The author's blog is a FANTASTIC source of information. I recommend checking out some of their other posts:
- https://mcyoung.xyz/2021/06/01/linker-script/
Given TFA's bias against GCC, I'm not so sure. e.g. looking at the linker script article… it's also missing the __start_XYZ and __stop_XYZ symbols automatically created by the linker.
It also focuses exclusively on sections. I wish it had at least mentioned segments, also known as program headers. Linux kernel's ELF loader does not care about sections, it only cares about segments.
Sections and segments are more or less the same concept: metadata that tells the loader how to map each part of the file into the correct memory regions with the correct memory protection attributes. Biggest difference is segments don't have names. Also they aren't neatly organized into logical blocks like sections are, they're just big file extents. The segments table is essentially a table of arguments for the mmap system call.
Learning this stuff from scratch was pretty tough. Linker script has commands to manipulate the program header table but I couldn't figure those out. In the end I asked developers to add command line options instead and the maintainer of mold actually obliged.

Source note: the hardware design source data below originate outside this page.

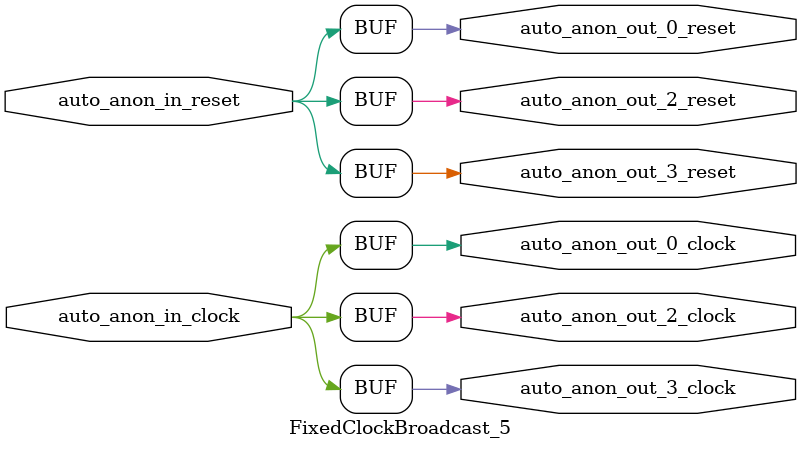
<source format=sv>
module FixedClockBroadcast_5(	// @[generators/rocket-chip/src/main/scala/prci/ClockGroup.scala:104:9]
  input  auto_anon_in_clock,	// @[generators/diplomacy/diplomacy/src/diplomacy/lazymodule/LazyModuleImp.scala:106:25]
  input  auto_anon_in_reset,	// @[generators/diplomacy/diplomacy/src/diplomacy/lazymodule/LazyModuleImp.scala:106:25]
  output auto_anon_out_3_clock,	// @[generators/diplomacy/diplomacy/src/diplomacy/lazymodule/LazyModuleImp.scala:106:25]
  output auto_anon_out_3_reset,	// @[generators/diplomacy/diplomacy/src/diplomacy/lazymodule/LazyModuleImp.scala:106:25]
  output auto_anon_out_2_clock,	// @[generators/diplomacy/diplomacy/src/diplomacy/lazymodule/LazyModuleImp.scala:106:25]
  output auto_anon_out_2_reset,	// @[generators/diplomacy/diplomacy/src/diplomacy/lazymodule/LazyModuleImp.scala:106:25]
  output auto_anon_out_0_clock,	// @[generators/diplomacy/diplomacy/src/diplomacy/lazymodule/LazyModuleImp.scala:106:25]
  output auto_anon_out_0_reset	// @[generators/diplomacy/diplomacy/src/diplomacy/lazymodule/LazyModuleImp.scala:106:25]
);

  assign auto_anon_out_3_clock = auto_anon_in_clock;	// @[generators/rocket-chip/src/main/scala/prci/ClockGroup.scala:104:9]
  assign auto_anon_out_3_reset = auto_anon_in_reset;	// @[generators/rocket-chip/src/main/scala/prci/ClockGroup.scala:104:9]
  assign auto_anon_out_2_clock = auto_anon_in_clock;	// @[generators/rocket-chip/src/main/scala/prci/ClockGroup.scala:104:9]
  assign auto_anon_out_2_reset = auto_anon_in_reset;	// @[generators/rocket-chip/src/main/scala/prci/ClockGroup.scala:104:9]
  assign auto_anon_out_0_clock = auto_anon_in_clock;	// @[generators/rocket-chip/src/main/scala/prci/ClockGroup.scala:104:9]
  assign auto_anon_out_0_reset = auto_anon_in_reset;	// @[generators/rocket-chip/src/main/scala/prci/ClockGroup.scala:104:9]
endmodule


</source>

Looks like very few people know about stuff like this. One can use it to do some heavy wizardry though. I leveraged this machinery into a cool mechanism for embedding arbitrary data into ELF files. The kernel just memory maps the data in before the program has even begun execution. Typical solutions involve the program finding its own executable on the file system, reading it into memory and then finding some embedded data section. I made the kernel do almost all of that automatically.
https://www.matheusmoreira.com/articles/self-contained-lone-...
I wouldn't call them "same concept" at all. Segments (program headers) are all about the runtime (executables and shared libraries) and are low-cost. Sections are all about development (.o files) and are detailed.
Generally there are many sections combined into a single segment, other than special-purpose ones. Unless you are reimplementing ld.so, you almost certainly don't want to touch segments; sections are far easier to work with.
Also, normally you just just call `getauxval`, but if needed the type is already named `ElfW(auxv_t)*`.
> I wouldn't call them "same concept" at all.
They are both metadata about file extents and their memory images.
> sections are far easier to work with
Yes. They are not, however, loaded into memory by default. Linkers do not generate LOAD segments for section metadata since they are not needed for execution. Thus it's impossible for a program to introspect its own sections without additional logic and I/O to read them into memory.
> Also, normally you just just call `getauxval`, but if needed the type is already named `ElfW(auxv_t)*`.
True. I didn't use it because it was not available. I wrote my article in the context of a freestanding nolibc program.
Right, but you can just use the section start/end symbols for a section that already goes into a mapped segment.
Can you show me how that would work?
It's trivial to put arbitrary files into sections:
objcopy --add-section program.files.1=file.1.dat \
--add-section program.files.2=file.2.dat \
program program+files
The problem is the program.files.* sections do not get mapped in by a LOAD segment. I ended up having to write my own tool to patch in a LOAD segment into the segments table because objcopy does not have the ability to do it.Even asked a Stack Overflow question about this two years ago:
https://stackoverflow.com/q/77468641
The only answer I got told me to simply read the sections into memory via /proc/self/exe or edit the segments table and make it so that the LOAD segments cover the whole file. I eventually figured out ways to add LOAD segments to the table. By that point I didn't need sections anymore, just a custom segment type.
The whole point of section names is that they mean something. If you give it a name that matches `.rodata.*` it will be part of the existing read-only LOADed segments, or `.data.*` for (private) read-write.
Use `ld --verbose` to see what sections are mapped by default (it is impossible for a linker to work without having such a linker script; we're just lucky that GNU ld exposes it in a sane form rather than hard-coding it as C code). In modern versions of the linker (there is still old documentation found by search engines), you can specify multiple SECTIONS commands (likely from multiple scripts, i.e. just files passed on the command line), but why would you when you can conform to the default one?
You should pick a section name that won't collide with the section names generated by `-fdata-sections` (or `-ffunction-sections` if that's ever relevant for you).
That requires relinking the executable. That is not always desirable or possible. Unless the dynamic linker ignores the segments table in favor of doing this on the fly... Even if that's the case, it won't work for statically linked executables. Only the dynamic linker can assign meaning to section names at runtime and the dynamic linker isn't involved at all in the case of statically linked programs.
Absolutely agree. Had my own fun dealings with ELF, and to be clear, on plain mainline shipping products (amd64 Linux), not toys/exercise/funky embedded. (Wouldn't have known about section start/stop symbols otherwise)
I was really struck by the antipathy toward GCC. I'm not sure I quite understand where it's coming from.